Kik Could Have Benefited From Traditional Capital Markets Lawyer

This past week, Kik, a company that raised over $100 million in an initial coin offering (ICO), lost a long legal battle with the Securities and Exchange Commission (SEC). The courts determined that Kik had raised capital in an unregistered securities offering thus transgressing securities law.

At one point, Kik had positioned the fight with the SEC as representative of the entire digital asset industry enlisting support from other high profile blockchain-based firms – support that wavered as details of the offering surfaced. In the end, Kik must have spent millions of dollars defending itself instead of seeking a settlement.

Crowdfund Insider has received some commentary from Philip Moustakis, a former senior counsel at the SEC who investigated and litigated the SEC’s first-ever Bitcoin-related enforcement action and was a member of the SEC’s Cyber Unit. Moustakis is currently counsel at Seward & Kissel LLP.

Moustakis said that the Kik ruling along with the Telegram settlement should put to rest the question of whether a different set of rules applies to the offer and sale of an investment contract simply because the issuer used a new technology in connection with the offering.

Telegram raised well over a billion dollars in a token offering but the end result was a capitulation with the SEC and a fine of $18.5 million.

“Both Kik and Telegram engaged in traditional capital raises and could have benefitted from the advice of a traditional capital markets lawyer,” said Moustakis. “The SEC is a principals based regulator, and it will assert its jurisdiction over any securities offering or transaction, as it has done since the onset of the ICO craze, regardless of the technology used to facilitate such an offering.”

Moustakis said it was folly to think that existing rules do not apply when companies using novel technology to raise capital from investors and the SEC will act accordingly when companies cross the securities line.

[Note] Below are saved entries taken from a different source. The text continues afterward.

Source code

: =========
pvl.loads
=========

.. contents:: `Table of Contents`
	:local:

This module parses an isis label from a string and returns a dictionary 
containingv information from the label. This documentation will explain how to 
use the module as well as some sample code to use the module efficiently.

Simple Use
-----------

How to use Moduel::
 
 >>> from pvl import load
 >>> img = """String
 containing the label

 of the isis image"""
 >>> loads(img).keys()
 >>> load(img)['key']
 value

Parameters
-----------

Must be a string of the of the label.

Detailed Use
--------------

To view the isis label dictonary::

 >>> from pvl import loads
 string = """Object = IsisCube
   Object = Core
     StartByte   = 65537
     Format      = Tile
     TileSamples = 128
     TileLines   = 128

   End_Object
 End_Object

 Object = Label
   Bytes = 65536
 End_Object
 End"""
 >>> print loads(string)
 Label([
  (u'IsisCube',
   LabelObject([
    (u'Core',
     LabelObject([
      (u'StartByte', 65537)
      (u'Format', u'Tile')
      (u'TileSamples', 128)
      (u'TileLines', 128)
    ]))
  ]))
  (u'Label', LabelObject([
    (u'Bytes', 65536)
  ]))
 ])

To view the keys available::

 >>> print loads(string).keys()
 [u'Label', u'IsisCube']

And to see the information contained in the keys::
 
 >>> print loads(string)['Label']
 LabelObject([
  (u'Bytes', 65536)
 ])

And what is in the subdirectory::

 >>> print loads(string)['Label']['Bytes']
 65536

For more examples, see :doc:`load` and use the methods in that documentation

“In my view, the Kik ruling, together with the Telegram ruling, the SEC’s DAO Report, public admonitions by Bill Hinman, Director of the Division of Corporation Finance, Commissioner Jackson and Chairman Clayton, the Gladius Network, AirFox, and Paragon Coin Inc. settlements, and the SEC’s many enforcement actions in the digital asset space, going back to the very first one involving Bitcoin Savings & Trust, a bitcoin-denominated Ponzi scheme, have brought important clarity to the industry,” added Moustakis. ” This body of work is important in another respect.  At some point, another new, exciting technology that lends itself to facilitating securities offerings will come along.  And some folks, whether out of an abundance of innocent enthusiasm for the promise of the new technology, as it seems was often the case with the ICO craze, or simply out of greed, will decide the old rules no longer apply.  When that happens, no one should be surprised that, once again, the SEC flexes its muscles and the prosecutions follow.”